Man kann all das nun als spätpubertäre Krise abtun. Man könnte über unsere soziale Lage in Zeiten von Wirtschaftskrise und Hartz IV räsonnieren, und über die Verlogenheit jenes derzeit modischen Geredes, man müsse »die Familie stärken«. Denn Armins Familie ist intakt, fürsorglich und überdies wohlhabend.

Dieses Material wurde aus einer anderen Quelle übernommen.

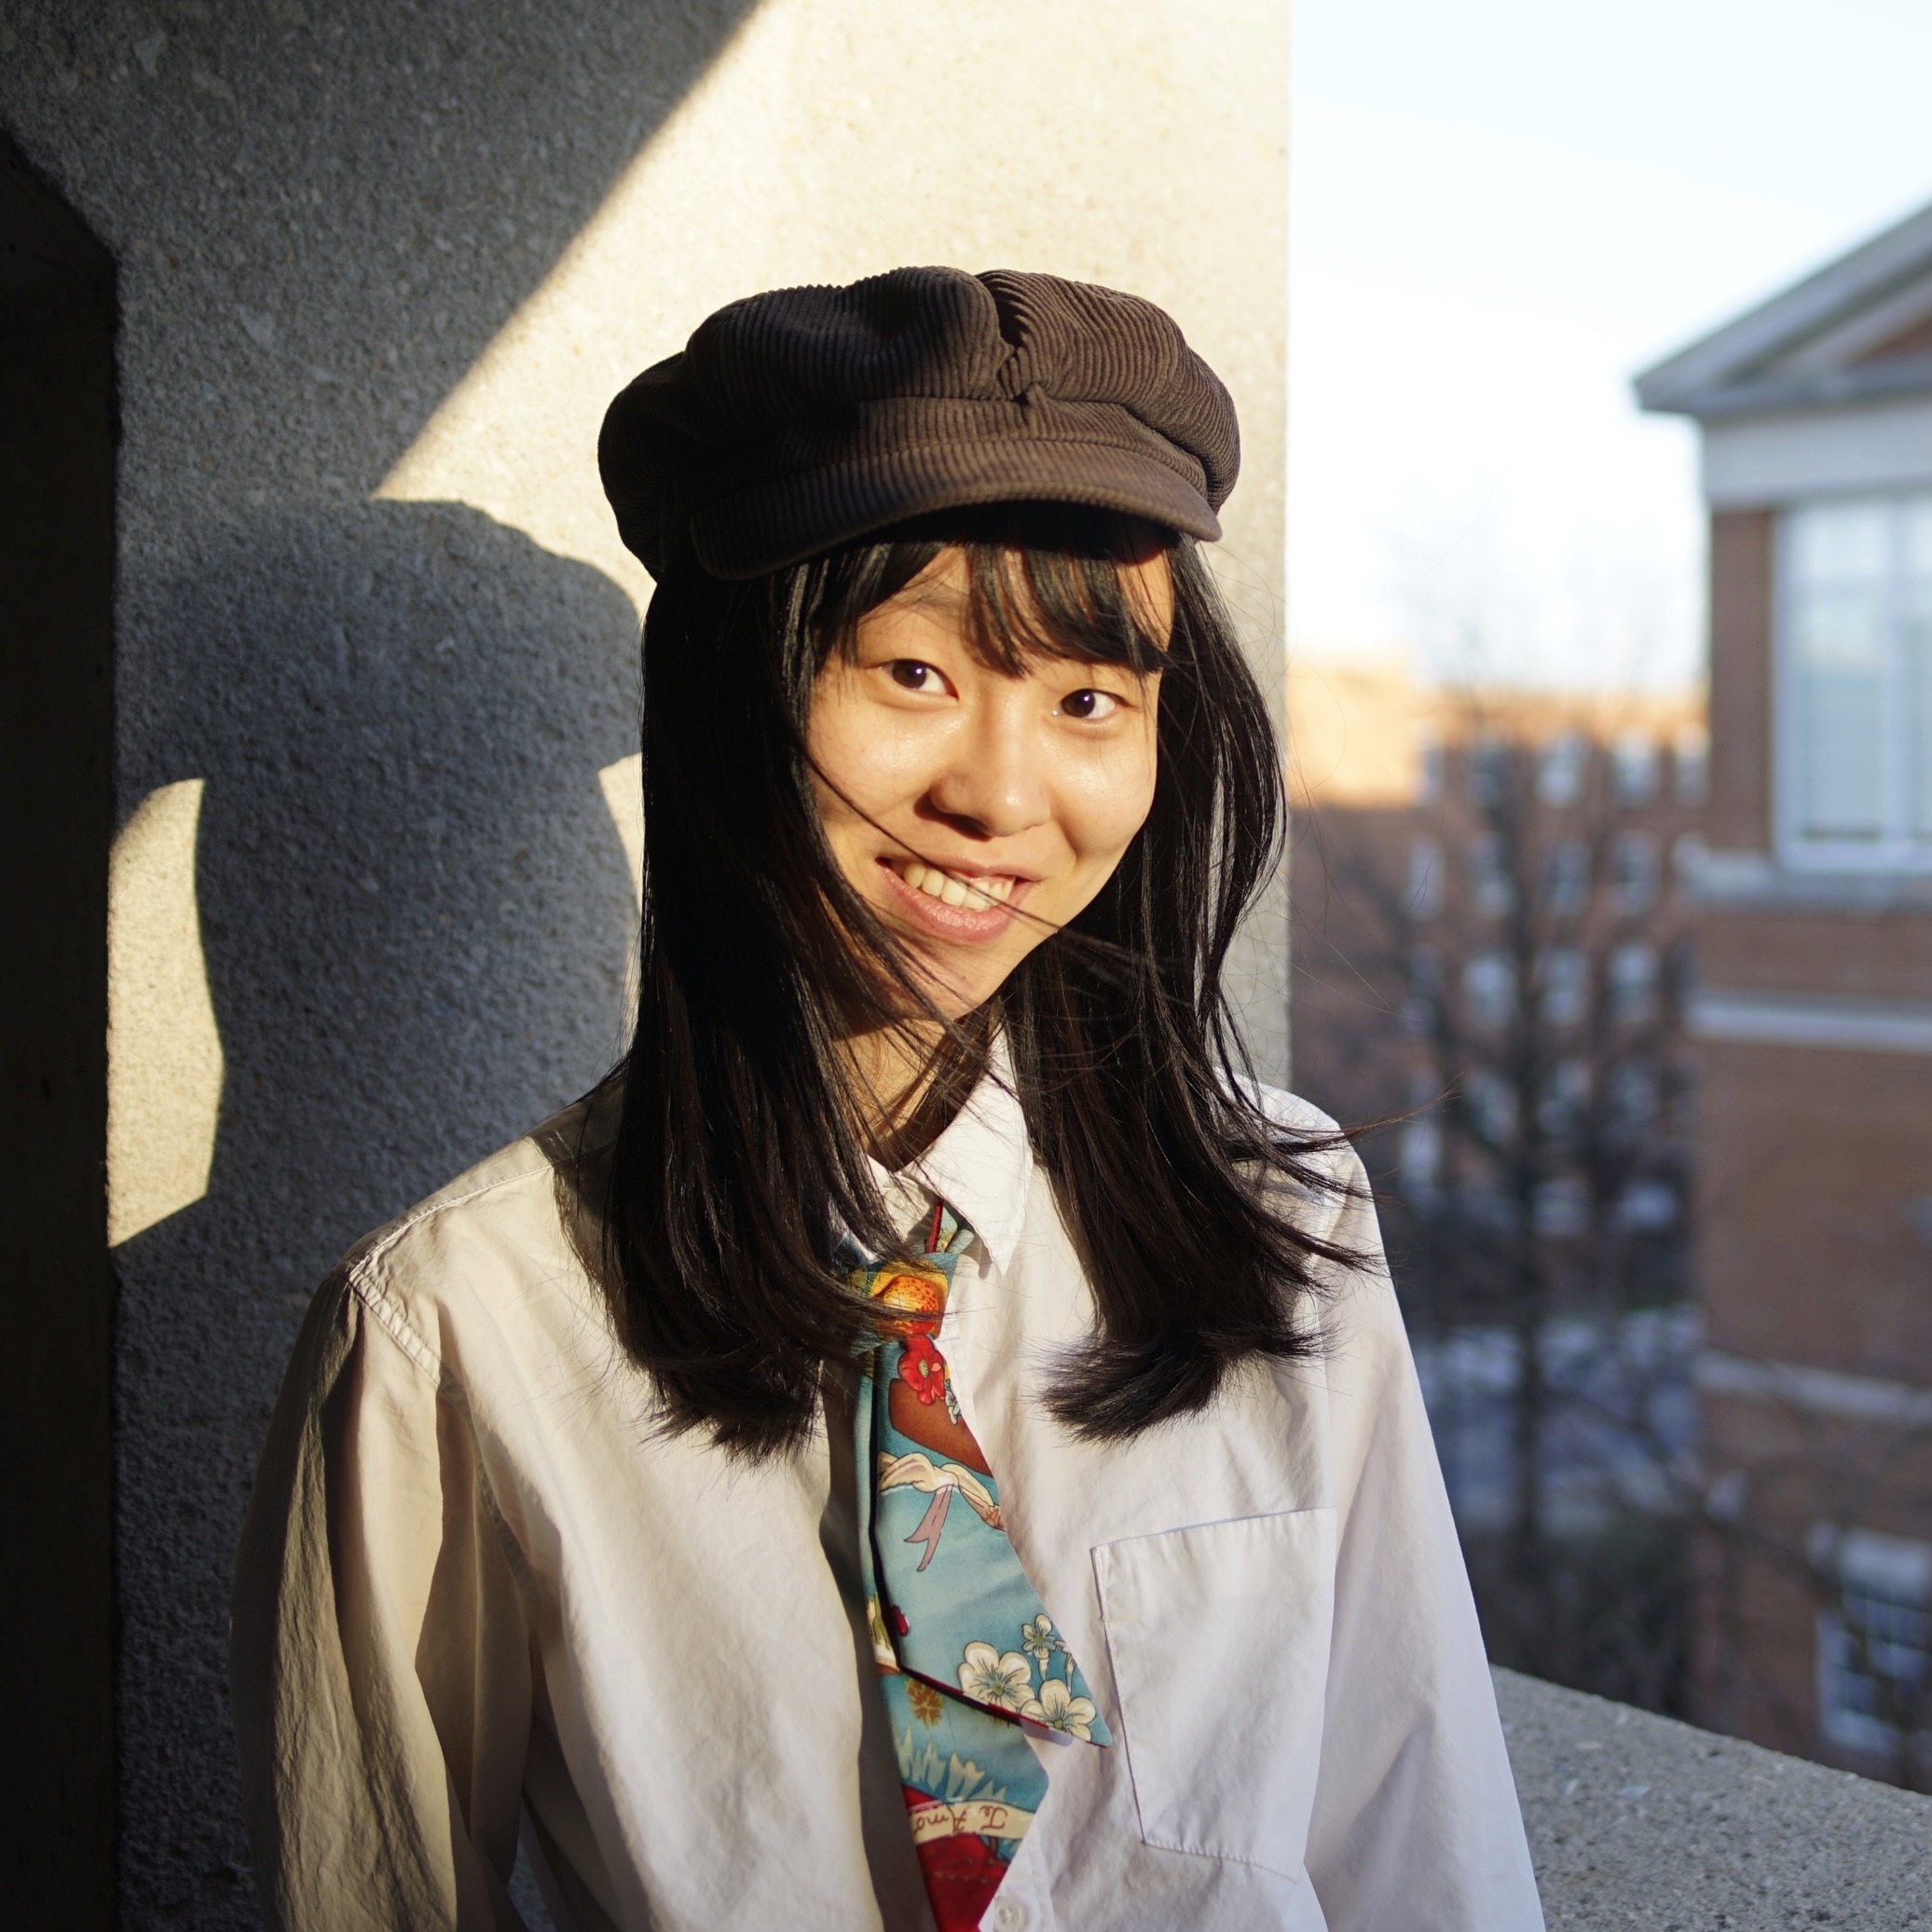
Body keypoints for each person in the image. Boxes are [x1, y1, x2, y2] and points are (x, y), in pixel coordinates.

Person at [231, 267, 1543, 1932]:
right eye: (913, 673)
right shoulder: (456, 1327)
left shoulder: (1277, 1206)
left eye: (1087, 700)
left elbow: (1414, 1828)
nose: (999, 792)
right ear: (731, 701)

All das ändert gar nichts, die Fürsorge macht alles, wenn überhaupt sogar noch schlimmer.
Hochhäuslers Film reicht über derartige Momentaufnahmen deutlich hinaus: In ruhigen Einstellungen voller Beobachtungsfreude und illusionslos erzählt, hervorragend gecastet – vor allem Hauptdarsteller Constantin von Jascheroff, Devid Striesow, Manfred Zapatka und Viktoria von Trauttmansdorff stechen hervor – ist Falscher Bekenner das sehr präzise Portrait der aktuellen Verhältnisse, hinter dessen Düsternis die Sinnlosigkeit und Absurdität des Lebens spürbar wird, nicht die einer »sozialen Lage«. Dabei atmet Armin Lustlosigkeit und Ungerührtheit, sein Hang, sich dem Gegebenen oder den Anderen zu unterwerfen, viel Gegenwart. Sie ist beklemmend repräsentativ für eine verlorene Generation ohne Eigenschaften und einen neuen Nihilismus, der unsere Epoche erst zu prägen beginnt. Hochhäusler legt nahe, dass diese Generation für alles Mögliche bereit und darum auch weit gefährlicher ist, als es den Anschein hat. Ein Dunst von Apokalypse und gewalttätigem Ausbruch – faschistisch oder terroristisch verbrämt oder doch ins Spießertum implodierend – liegt über allen Handlungen dieser Hauptfigur.
Insofern geht Hochhäuslers Film, einer der besten deutschen Filme der letzten Jahre, auch noch ein Stück über seinen hervorragenden Erstling Milchwald und über Schläfer von seinem Kollegen Benjamin Heisenberg hinaus: Die Depression ist bei ihm nichts, was zur Katharsis führt, man kann ihr nicht mehr entkommen. Es wird einfach so weitergehen.